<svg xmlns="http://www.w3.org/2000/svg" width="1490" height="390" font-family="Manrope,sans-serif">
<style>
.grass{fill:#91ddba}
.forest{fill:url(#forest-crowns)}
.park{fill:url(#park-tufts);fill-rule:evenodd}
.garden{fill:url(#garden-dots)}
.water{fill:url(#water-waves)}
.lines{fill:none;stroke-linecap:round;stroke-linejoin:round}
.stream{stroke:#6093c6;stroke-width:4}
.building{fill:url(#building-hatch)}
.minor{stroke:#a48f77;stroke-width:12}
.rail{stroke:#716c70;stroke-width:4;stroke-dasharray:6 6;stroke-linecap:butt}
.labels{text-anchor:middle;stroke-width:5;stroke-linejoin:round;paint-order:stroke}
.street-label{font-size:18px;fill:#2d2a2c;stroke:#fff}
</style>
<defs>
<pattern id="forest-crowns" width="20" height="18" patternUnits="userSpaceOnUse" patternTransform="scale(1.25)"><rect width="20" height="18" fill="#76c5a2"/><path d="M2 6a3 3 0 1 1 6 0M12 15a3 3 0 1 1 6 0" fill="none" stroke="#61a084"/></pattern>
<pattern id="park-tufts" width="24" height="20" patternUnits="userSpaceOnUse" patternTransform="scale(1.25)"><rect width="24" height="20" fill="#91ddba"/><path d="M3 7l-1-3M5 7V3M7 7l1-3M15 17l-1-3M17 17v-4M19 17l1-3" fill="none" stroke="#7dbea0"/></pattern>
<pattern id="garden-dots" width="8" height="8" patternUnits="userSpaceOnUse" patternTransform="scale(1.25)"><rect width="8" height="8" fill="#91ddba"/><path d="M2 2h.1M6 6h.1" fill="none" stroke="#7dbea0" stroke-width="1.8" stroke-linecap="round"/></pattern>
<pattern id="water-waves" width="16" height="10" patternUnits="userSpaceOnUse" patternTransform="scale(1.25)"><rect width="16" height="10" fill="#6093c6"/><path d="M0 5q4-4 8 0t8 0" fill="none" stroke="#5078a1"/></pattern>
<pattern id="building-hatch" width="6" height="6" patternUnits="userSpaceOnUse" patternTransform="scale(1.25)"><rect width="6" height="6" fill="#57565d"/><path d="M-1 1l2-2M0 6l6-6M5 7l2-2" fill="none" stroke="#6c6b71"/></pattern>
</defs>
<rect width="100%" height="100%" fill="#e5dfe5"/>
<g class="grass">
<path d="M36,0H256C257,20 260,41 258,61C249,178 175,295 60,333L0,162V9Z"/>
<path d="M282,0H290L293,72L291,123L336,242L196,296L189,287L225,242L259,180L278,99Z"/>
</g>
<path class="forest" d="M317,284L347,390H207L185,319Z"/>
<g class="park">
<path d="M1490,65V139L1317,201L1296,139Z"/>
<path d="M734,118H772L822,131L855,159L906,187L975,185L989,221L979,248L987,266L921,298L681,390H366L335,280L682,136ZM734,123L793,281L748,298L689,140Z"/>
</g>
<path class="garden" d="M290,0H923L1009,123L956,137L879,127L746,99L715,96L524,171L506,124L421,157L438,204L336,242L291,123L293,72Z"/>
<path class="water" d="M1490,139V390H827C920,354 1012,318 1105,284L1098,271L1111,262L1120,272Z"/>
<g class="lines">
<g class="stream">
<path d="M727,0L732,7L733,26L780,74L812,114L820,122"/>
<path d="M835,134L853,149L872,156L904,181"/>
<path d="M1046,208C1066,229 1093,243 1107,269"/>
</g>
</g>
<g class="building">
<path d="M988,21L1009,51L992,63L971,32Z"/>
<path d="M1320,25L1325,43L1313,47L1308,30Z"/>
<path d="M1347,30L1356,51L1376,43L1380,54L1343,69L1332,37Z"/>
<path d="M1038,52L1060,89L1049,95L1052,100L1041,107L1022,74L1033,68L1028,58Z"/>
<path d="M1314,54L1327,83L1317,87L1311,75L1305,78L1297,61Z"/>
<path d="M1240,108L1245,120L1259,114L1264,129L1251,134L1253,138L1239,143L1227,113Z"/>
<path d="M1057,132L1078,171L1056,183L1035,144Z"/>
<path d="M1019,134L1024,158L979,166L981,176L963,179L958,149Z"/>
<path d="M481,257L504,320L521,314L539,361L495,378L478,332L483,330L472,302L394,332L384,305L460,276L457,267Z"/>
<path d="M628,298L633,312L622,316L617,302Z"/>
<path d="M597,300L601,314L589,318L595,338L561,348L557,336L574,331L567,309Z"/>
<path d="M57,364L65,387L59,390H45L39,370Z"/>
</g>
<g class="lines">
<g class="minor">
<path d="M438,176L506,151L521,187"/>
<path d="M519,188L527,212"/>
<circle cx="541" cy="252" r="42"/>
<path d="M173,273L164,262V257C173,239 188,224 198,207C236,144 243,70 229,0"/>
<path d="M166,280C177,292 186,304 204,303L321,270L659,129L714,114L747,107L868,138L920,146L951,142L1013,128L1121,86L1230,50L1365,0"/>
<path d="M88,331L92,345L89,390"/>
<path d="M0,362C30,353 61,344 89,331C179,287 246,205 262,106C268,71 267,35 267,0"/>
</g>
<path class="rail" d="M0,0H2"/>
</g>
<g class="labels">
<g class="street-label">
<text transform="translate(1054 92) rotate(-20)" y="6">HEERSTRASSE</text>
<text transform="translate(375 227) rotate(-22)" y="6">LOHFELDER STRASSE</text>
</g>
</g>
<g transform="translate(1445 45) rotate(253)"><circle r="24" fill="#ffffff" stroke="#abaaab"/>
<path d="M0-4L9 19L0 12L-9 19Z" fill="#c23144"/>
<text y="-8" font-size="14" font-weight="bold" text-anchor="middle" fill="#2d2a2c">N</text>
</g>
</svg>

=== Exercise requirements ===
The exact wording of every entry above should be written out again.

=== Reply to the exercise ===
<svg xmlns="http://www.w3.org/2000/svg" width="1490" height="390" font-family="Manrope,sans-serif">
<style>
.grass{fill:#91ddba}
.forest{fill:url(#forest-crowns)}
.park{fill:url(#park-tufts);fill-rule:evenodd}
.garden{fill:url(#garden-dots)}
.water{fill:url(#water-waves)}
.lines{fill:none;stroke-linecap:round;stroke-linejoin:round}
.stream{stroke:#6093c6;stroke-width:4}
.building{fill:url(#building-hatch)}
.minor{stroke:#a48f77;stroke-width:12}
.rail{stroke:#716c70;stroke-width:4;stroke-dasharray:6 6;stroke-linecap:butt}
.labels{text-anchor:middle;stroke-width:5;stroke-linejoin:round;paint-order:stroke}
.street-label{font-size:18px;fill:#2d2a2c;stroke:#fff}
</style>
<defs>
<pattern id="forest-crowns" width="20" height="18" patternUnits="userSpaceOnUse" patternTransform="scale(1.25)"><rect width="20" height="18" fill="#76c5a2"/><path d="M2 6a3 3 0 1 1 6 0M12 15a3 3 0 1 1 6 0" fill="none" stroke="#61a084"/></pattern>
<pattern id="park-tufts" width="24" height="20" patternUnits="userSpaceOnUse" patternTransform="scale(1.25)"><rect width="24" height="20" fill="#91ddba"/><path d="M3 7l-1-3M5 7V3M7 7l1-3M15 17l-1-3M17 17v-4M19 17l1-3" fill="none" stroke="#7dbea0"/></pattern>
<pattern id="garden-dots" width="8" height="8" patternUnits="userSpaceOnUse" patternTransform="scale(1.25)"><rect width="8" height="8" fill="#91ddba"/><path d="M2 2h.1M6 6h.1" fill="none" stroke="#7dbea0" stroke-width="1.8" stroke-linecap="round"/></pattern>
<pattern id="water-waves" width="16" height="10" patternUnits="userSpaceOnUse" patternTransform="scale(1.25)"><rect width="16" height="10" fill="#6093c6"/><path d="M0 5q4-4 8 0t8 0" fill="none" stroke="#5078a1"/></pattern>
<pattern id="building-hatch" width="6" height="6" patternUnits="userSpaceOnUse" patternTransform="scale(1.25)"><rect width="6" height="6" fill="#57565d"/><path d="M-1 1l2-2M0 6l6-6M5 7l2-2" fill="none" stroke="#6c6b71"/></pattern>
</defs>
<rect width="100%" height="100%" fill="#e5dfe5"/>
<g class="grass">
<path d="M36,0H256C257,20 260,41 258,61C249,178 175,295 60,333L0,162V9Z"/>
<path d="M282,0H290L293,72L291,123L336,242L196,296L189,287L225,242L259,180L278,99Z"/>
</g>
<path class="forest" d="M317,284L347,390H207L185,319Z"/>
<g class="park">
<path d="M1490,65V139L1317,201L1296,139Z"/>
<path d="M734,118H772L822,131L855,159L906,187L975,185L989,221L979,248L987,266L921,298L681,390H366L335,280L682,136ZM734,123L793,281L748,298L689,140Z"/>
</g>
<path class="garden" d="M290,0H923L1009,123L956,137L879,127L746,99L715,96L524,171L506,124L421,157L438,204L336,242L291,123L293,72Z"/>
<path class="water" d="M1490,139V390H827C920,354 1012,318 1105,284L1098,271L1111,262L1120,272Z"/>
<g class="lines">
<g class="stream">
<path d="M727,0L732,7L733,26L780,74L812,114L820,122"/>
<path d="M835,134L853,149L872,156L904,181"/>
<path d="M1046,208C1066,229 1093,243 1107,269"/>
</g>
</g>
<g class="building">
<path d="M988,21L1009,51L992,63L971,32Z"/>
<path d="M1320,25L1325,43L1313,47L1308,30Z"/>
<path d="M1347,30L1356,51L1376,43L1380,54L1343,69L1332,37Z"/>
<path d="M1038,52L1060,89L1049,95L1052,100L1041,107L1022,74L1033,68L1028,58Z"/>
<path d="M1314,54L1327,83L1317,87L1311,75L1305,78L1297,61Z"/>
<path d="M1240,108L1245,120L1259,114L1264,129L1251,134L1253,138L1239,143L1227,113Z"/>
<path d="M1057,132L1078,171L1056,183L1035,144Z"/>
<path d="M1019,134L1024,158L979,166L981,176L963,179L958,149Z"/>
<path d="M481,257L504,320L521,314L539,361L495,378L478,332L483,330L472,302L394,332L384,305L460,276L457,267Z"/>
<path d="M628,298L633,312L622,316L617,302Z"/>
<path d="M597,300L601,314L589,318L595,338L561,348L557,336L574,331L567,309Z"/>
<path d="M57,364L65,387L59,390H45L39,370Z"/>
</g>
<g class="lines">
<g class="minor">
<path d="M438,176L506,151L521,187"/>
<path d="M519,188L527,212"/>
<circle cx="541" cy="252" r="42"/>
<path d="M173,273L164,262V257C173,239 188,224 198,207C236,144 243,70 229,0"/>
<path d="M166,280C177,292 186,304 204,303L321,270L659,129L714,114L747,107L868,138L920,146L951,142L1013,128L1121,86L1230,50L1365,0"/>
<path d="M88,331L92,345L89,390"/>
<path d="M0,362C30,353 61,344 89,331C179,287 246,205 262,106C268,71 267,35 267,0"/>
</g>
<path class="rail" d="M0,0H2"/>
</g>
<g class="labels">
<g class="street-label">
<text transform="translate(1054 92) rotate(-20)" y="6">HEERSTRASSE</text>
<text transform="translate(375 227) rotate(-22)" y="6">LOHFELDER STRASSE</text>
</g>
</g>
<g transform="translate(1445 45) rotate(253)"><circle r="24" fill="#ffffff" stroke="#abaaab"/>
<path d="M0-4L9 19L0 12L-9 19Z" fill="#c23144"/>
<text y="-8" font-size="14" font-weight="bold" text-anchor="middle" fill="#2d2a2c">N</text>
</g>
</svg>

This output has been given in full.